- _WHAT IS NEEDED_:
Please continue the article on Richard Feldman's remarks at the University of Rochester presidential garden party, picking up after its final sentence.

Top of SELECTED EXTRACT

Richard Feldman, president of the University of Rochester for nearly 18 months, gave this bit of parting advice Tuesday night:

Richard Feldman
Richard Feldman

“If you ever get invited to the Nobel Prize ceremony, go,” Feldman said. He was talking to an audience of 460 people gathered at the Memorial Art Gallery for the annual UR presidential garden party. Before the actual party part of the program, Feldman fielded questions from Sandy Parker, former president and CEO of the Rochester Business Alliance, and a few from the audience.

Feldman said attending the Nobel ceremony in Stockholm, where Donna Strickland shared in the physics prize for work she did as a doctoral student at UR’s Laboratory for Laser Energetics, was one of the highlights of his brief term.

He also learned a new appreciation for the depth and breadth of expertise at UR and its affiliated medical center, he said.

Bottom of SELECTED EXTRACT
Top of GIVEN RECORDS

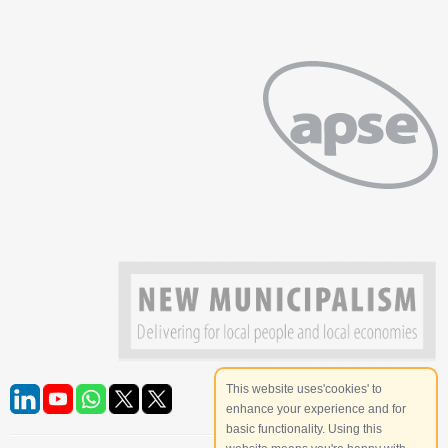
This website uses'cookies' to
enhance your experience and for
basic functionality. Using this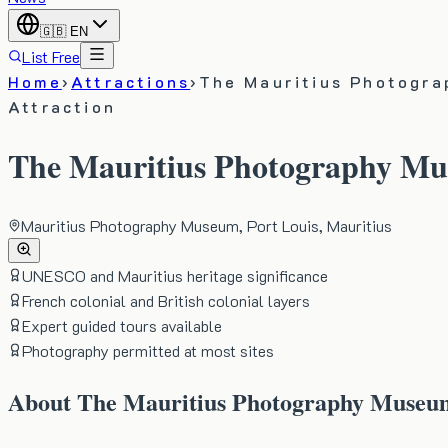
🇬🇧
EN
List Free
Home
›
Attractions
›
The Mauritius Photogr
Attraction
The Mauritius Photography M
Mauritius Photography Museum, Port Louis, Mauritius
UNESCO and Mauritius heritage significance
French colonial and British colonial layers
Expert guided tours available
Photography permitted at most sites
About
The Mauritius Photography Museu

Bottom of GIVEN RECORDS

- _RESULT OF THE EXERCISE_:
Feldman had come back from the brink of retirement after nearly 40 years at UR to become president following Joel L. Seligman’s resignation. Seligman was president for more than 12 years, leaving in the wake of heavy criticism over how the university handled sexual harassment complaints filed against a professor in the brain and cognitive sciences department.

During Feldman’s tenure, advances were made in diversity and inclusion with the creation and filling of a new position at the vice presidential level that focuses on that topic. Mercedes Ramírez Fernández, associate vice provost for strategic affairs and diversity at Virginia Tech, will start in the new job on July 1. “The goal of that is to make the university as welcoming a campus as it can be,” Feldman said.

Among his other highlights, Feldman noted the acquisition this month of the congressional papers for the late Louse M. Slaughter, who died in office in March 2018.

Feldman said he talks nearly weekly with his soon-to-be successor, Sarah Mangelsdorf, provost and vice chancellor for academic affairs at the University of Wisconsin at Madison. She becomes president at UR July 1.

“She’s going to be a wonderful leader … she’s fully engaged,” Feldman said.

After July 1, Feldman said he hopes to spend more time with his wife, Andrea, and two grandsons, and plans to continue teaching and writing. He also suggested that if there is a way he can continue to play a role at the university, he’s interested in doing that.